The Frankenstein Chronicles started off in fine fashion last week, presenting a grim pre-Victorian world where the Middles Ages were starting to be dragged, kicking and screaming, into something resembling the modern age. The trouble was that the 1820s were still filled with people who took their morality from spiritual and religious leanings, and the almost constant fear of death (of which there was much) precipitated an obsession with the supernatural, the occult and the existence of beasts and monsters. This fear and this sense of these two worlds colliding, was heightened when a young teenage girl was found on the banks of the Thames, her body seemingly stitched together from other, unknown body parts. John Marlott, seconded by home secretary Sir Robert Peel, was on the case and was convinced something awful was afoot.
In the hunt for Alice – a missing girl feared to be this thing’s next victim – Marlott found a William Blake poem – Lyca – at the house of a prostitution ring, headed by a gold-toothed leader called Billy. So it was only natural that Marlott sought him out, convinced that his poem contained information about the missing girl. When he entered Blake’s house he found a strange ritual in progress. A near-death and bed-bound Blake (Steven Berkoff) was surrounded by acolytes, chanting something as if to rid him of his illness. Despite being made to feel unwelcome, Blake beckoned Marlott to his bedside and, as the policeman recited his tale, Blake nodded in acknowledgement and told Marlott that he too had lost a child once, and that the Lyca was all about all missing children. Portentously (and in typically hammy Steven Berkoff fashion) he told Marlott that he would have to ‘know the truth of the beast… the beeeeeast, with the face of a man’.

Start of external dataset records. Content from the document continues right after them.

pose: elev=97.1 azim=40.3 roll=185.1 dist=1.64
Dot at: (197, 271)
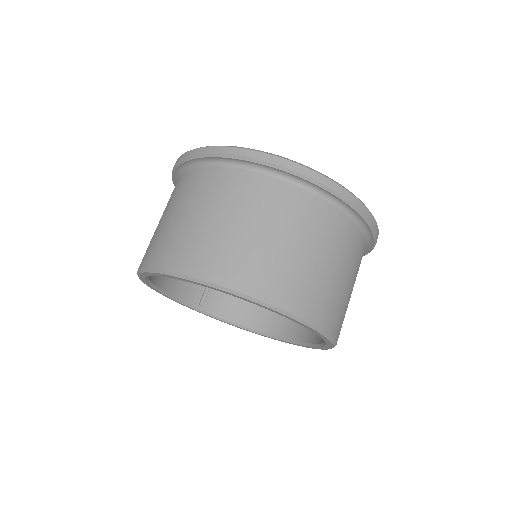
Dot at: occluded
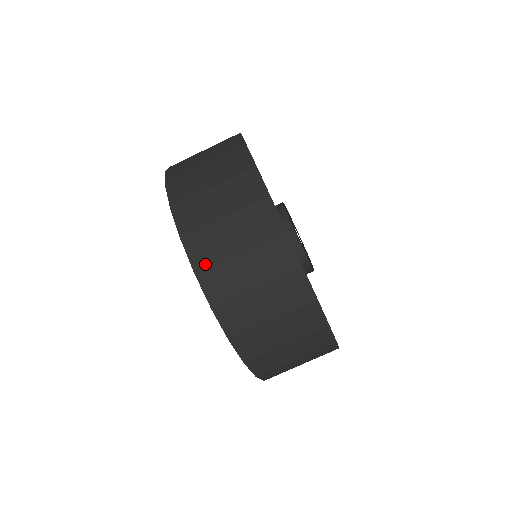
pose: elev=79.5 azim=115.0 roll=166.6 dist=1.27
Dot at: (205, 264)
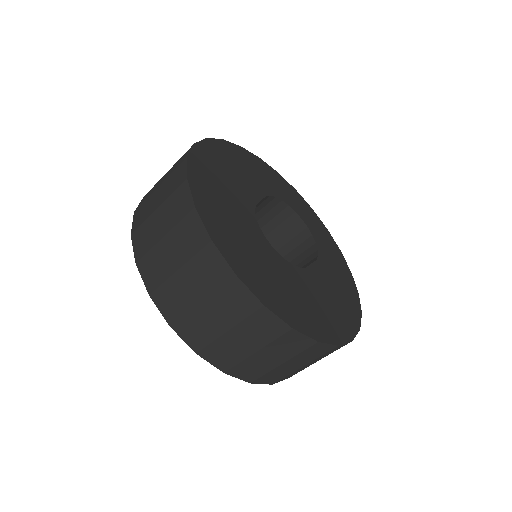
Dot at: occluded
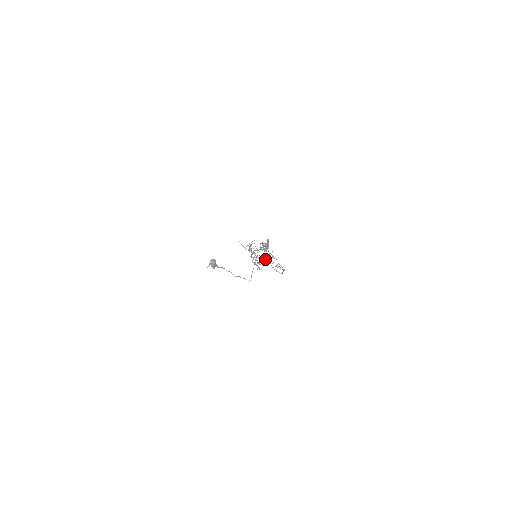
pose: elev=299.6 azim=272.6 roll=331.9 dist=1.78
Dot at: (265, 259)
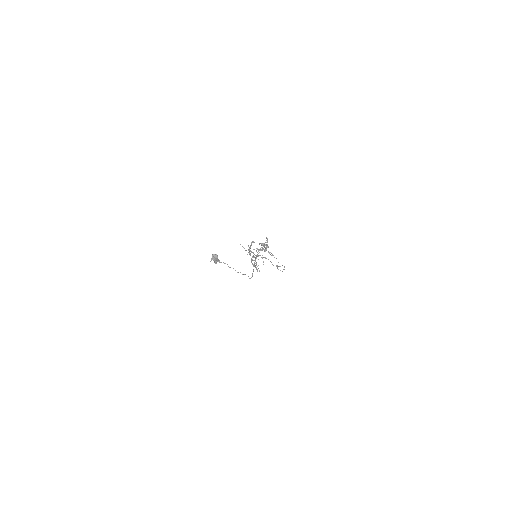
Dot at: (265, 258)
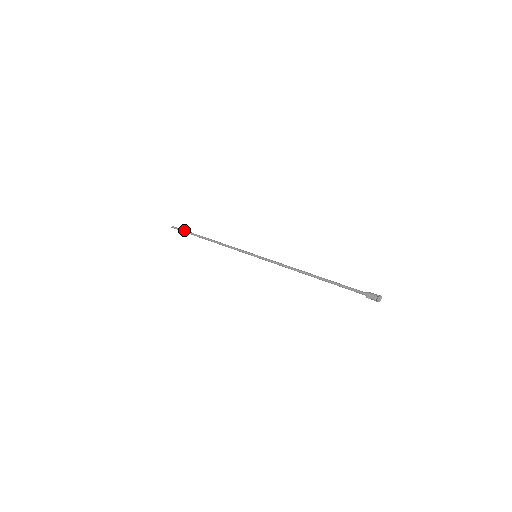
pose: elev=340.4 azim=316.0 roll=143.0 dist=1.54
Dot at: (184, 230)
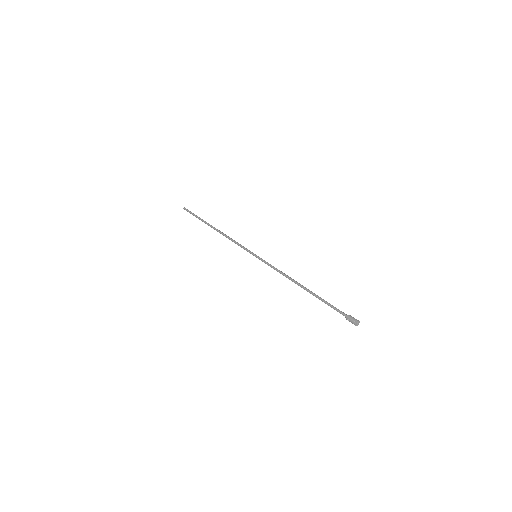
Dot at: occluded
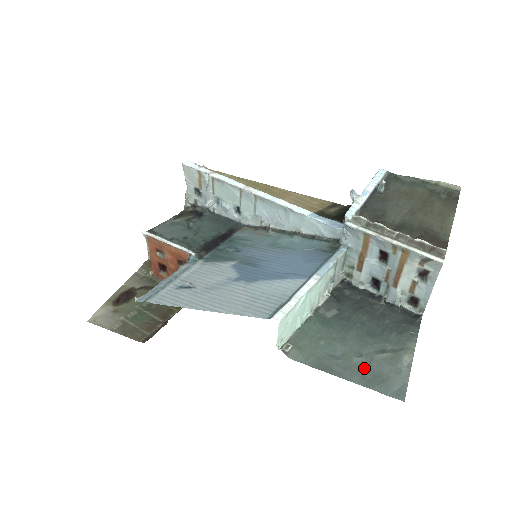
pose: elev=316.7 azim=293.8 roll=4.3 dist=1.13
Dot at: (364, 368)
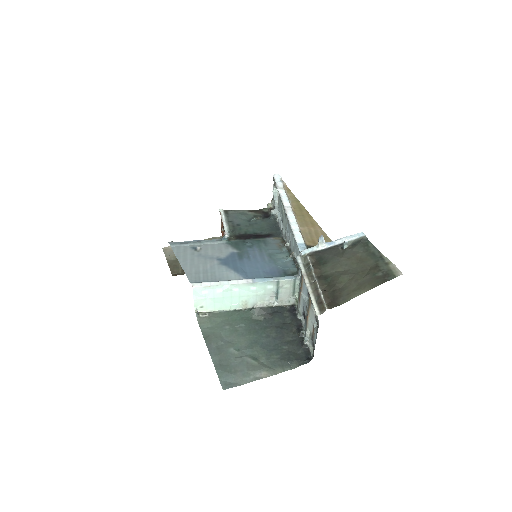
Dot at: (229, 357)
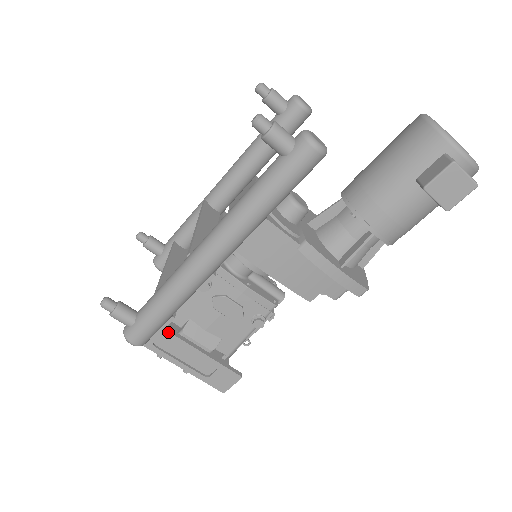
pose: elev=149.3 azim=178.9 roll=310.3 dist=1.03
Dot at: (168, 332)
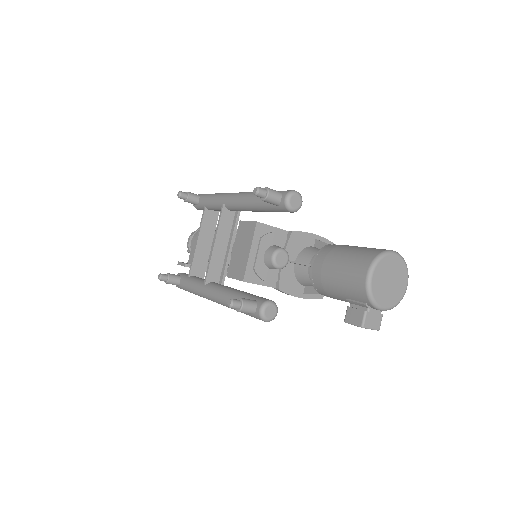
Dot at: occluded
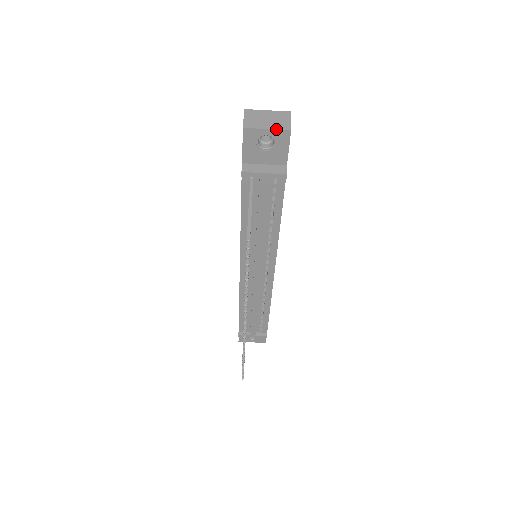
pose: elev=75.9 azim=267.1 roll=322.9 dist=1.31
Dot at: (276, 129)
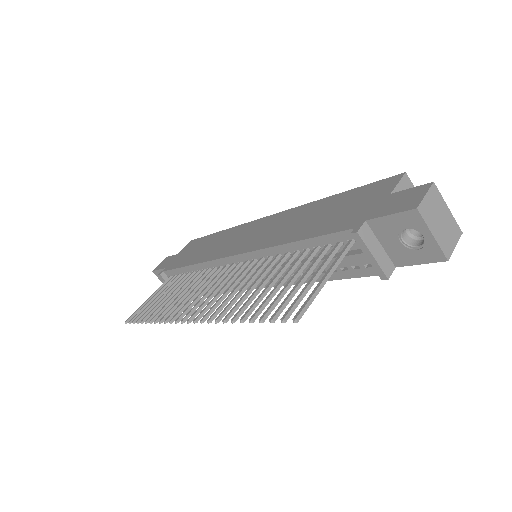
Dot at: (439, 245)
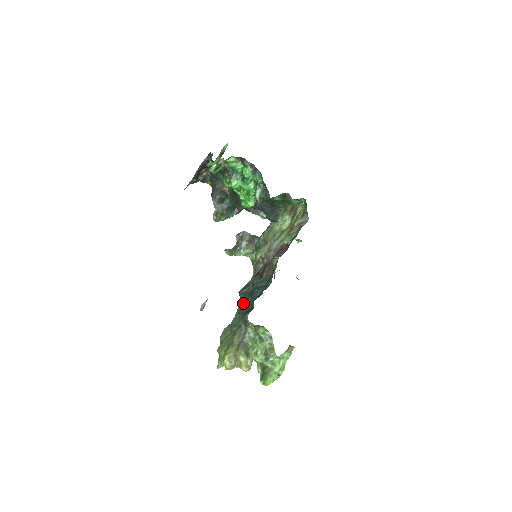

Marlott left the room none the wiser, but he had met a woman who was particularly unwelcome in Blake’s room who, later in the episode, brought him news of the famous expiry and a copy of The Book Of Prometheus, which Blake wanted Marlott to have. She left him his card. Her name was Mary Shelley (played here by the superb Anna Maxwell Martin).
Away from all this intrigue, Marlott and Nightingale were convinced that the bodysnatchers – those legal graverobbers who exhumed bodies and sold them for cash – had something to do with the body they had found. Find out if there was anything irregular about their supply chain and then they would find the perpetrator of these awful crimes. Or so they thought. They caught a gang red-handed, digging up the body of a young boy (told this was grisly), and under questioning the leader, Mr Pretty, told Marlott that someone had been murdering to provide fresh body to the surgeons. he also said this: “A dead body ain’t property. Taking one ain’t theft.”
And therein lay the moral dimension of this series, the concepts of death and the afterlife being discussed and explore through different character at the either ends of the economic and intellectual spectrum, all wrapped up in a murder mystery.
This discussion was furthered when Lady Jemima Hartley (Vanessa Kirby) – along with her brother a fervent opposer of the Sir Robert Peel’s Anatomy Act – came to Marlott’s place to issue him with a warning – that the passing of act could lead to a wider moral and spiritual vacuum, which would deny ordinary people their holy body to be intact and therefore be disqualified on judgement day. “If we deny Christ the poor Mr Marlott,” she asked, “don’t we deny him for ourselves? And that’s what’s at stake here – not merely the future of medicine, but prospect of a world without God.”
She told him the act would also outlaw benign, philanthropic practises, such as her brother’s, who runs a place – a children’s charitable hospital – in East London.
Marlott then went to visit Sir Williams Chester, the chief physician, and instead found his unwelcoming cousin, Garnet Chester in residence instead. After shooing Marlott away, he conducted a demonstration in front of a select audience on the cadaver of a young boy, pumping electricity into his arm, and ‘re-animating’ it. This practise was influenced by the work of Italian physician Luigi Galvani, a pioneer in bioelectromagnetics.
All fascinating stuff, but the case was stalling and Marlott – and Sir Robert Peel knew it. With pressure from Peel for progress – the Chesters were emerging as suspects because of their interest in ‘galvanic’ practises – Marlott retired to his digs, where he received a visitor. It was Flora, who he met at the gang’s hideout at the end of episode one, and she came to him scared, cold and hungry. In conversation in a pub, where Marlott and Flora’s breath could be seen in the cold air (that’s one of the features I love about this series so far) she promised to help him find Alice.
Earlier in the episode a mercury-fuelled dream saw Marlott, his syphilis raging, tell his deceased wife that he longed to be with her again. And then it hit me: with everyone afraid of death and debating death and trying to escape it, he was the only one who didn’t fear it.